E’ la primogenita Ellen, insieme alla prima moglie di Erwitt e al gatto Brutus.

Elliott Erwitt.Family: una collezione di 60 scatti al Mudec di Milano

Questo scatto autobiografico rivelò nel 1955 il talento di narratore di relazioni umane dell’allora ventisettenne Eliott e divenne l’icona di una mostra eccezionale al MoMa di NewYork, firmata da Edward Steichen, dal titolo The Family of Man, che raccoglieva ben 500 immagini di fotografi di 68 paesi, sul tema della grande famiglia umana.

Con sguardo ora divertito e ironico ma a tratti romantico forse per le sue radici russe, Erwitt ha fermato con i suoi scatti scene intime della sua vita famigliare e amicale insieme a situazioni della vita ordinaria, in cui il suo punto di vista extravagante svela tratti di comicità esilarante nelle pose dei suoi personaggi.

Così matrimoni nudisti; famiglie allargate o molto singolari; stereotipate secondo la moda degli anni-60 come la famiglia del fiorista Bill Hunter; situazioni a finale maliziosamente aperto come la foto del matrimonio di Bratsk, si alternano a scene private: quelle di lui che legge una storia al suo bambino o della bella casalinga indaffarata tra bambini e fornelli, che altri non è che la sua prima moglie (di mogli ne ha avute quattro, sei figli e un numero di nipoti a numerosità crescente).

Accreditato alla Casa Bianca, Elliott offre anche diversi istanti della vita dei potenti, come Jackie al funerale di JFK. La foto scattata da Erwitt rivela sotto la veletta indossata da Jackie una “sfuggita lacrima” di cui il fotografo si accorse solo sviluppando l’immagine in camera oscura.

Le foto più amate da Elliott Herwitt

Tra le foto più care al fotografo, forse per segrete risonanze con la sua storia personale, vi è quella che ritrae un bambino che si stringe al padre seduto a tavola.

Il protagonista della foto- racconta Erwitt- aveva perso la madre, viveva con i nonni e il padre veniva a trovarlo per il pranzo domenicale. Il bimbo gli entrò nel cuore. La foto venne scartata dalla committenza perché troppo triste. Da allora Erwitt usa due macchine distinte, una per il lavoro, l’altra per il suo linguaggio privato.
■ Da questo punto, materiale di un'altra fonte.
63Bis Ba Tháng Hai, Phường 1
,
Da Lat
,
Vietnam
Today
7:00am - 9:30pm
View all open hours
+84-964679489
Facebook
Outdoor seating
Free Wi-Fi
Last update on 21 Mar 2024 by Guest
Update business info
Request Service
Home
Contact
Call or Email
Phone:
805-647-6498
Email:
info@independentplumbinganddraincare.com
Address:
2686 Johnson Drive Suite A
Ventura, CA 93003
In mostra vi è anche una selezione di scatti di Erwitt tratti dal Calendario Lavazza 2000 “Families-Ritratti intorno al caffè”.
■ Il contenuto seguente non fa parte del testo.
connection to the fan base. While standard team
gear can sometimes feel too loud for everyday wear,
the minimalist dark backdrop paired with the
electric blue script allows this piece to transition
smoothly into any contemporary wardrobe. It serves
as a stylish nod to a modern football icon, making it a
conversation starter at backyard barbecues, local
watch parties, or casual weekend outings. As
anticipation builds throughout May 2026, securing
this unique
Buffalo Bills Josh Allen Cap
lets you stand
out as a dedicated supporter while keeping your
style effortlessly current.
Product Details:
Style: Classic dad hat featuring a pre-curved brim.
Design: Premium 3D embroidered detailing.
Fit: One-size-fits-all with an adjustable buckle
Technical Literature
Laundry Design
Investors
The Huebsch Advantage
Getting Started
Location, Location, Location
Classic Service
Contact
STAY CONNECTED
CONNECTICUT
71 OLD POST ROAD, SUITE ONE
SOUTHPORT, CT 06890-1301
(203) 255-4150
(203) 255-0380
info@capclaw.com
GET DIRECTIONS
L’esposizione “Elliott Erwitt. Family”è promossa dal Comune di Milano-Cultura e da 24 ORE Cultura-Gruppo 24 ORE che ne è anche il produttore, in collaborazione con Sudest57. La cura è di Biba Giacchetti e vede il contributo di Lavazza attraverso il “Calendario Lavazza” .

La sede è il Mudec Photo a Milano ed è aperta dal 16 ottobre al 15 marzo 2020.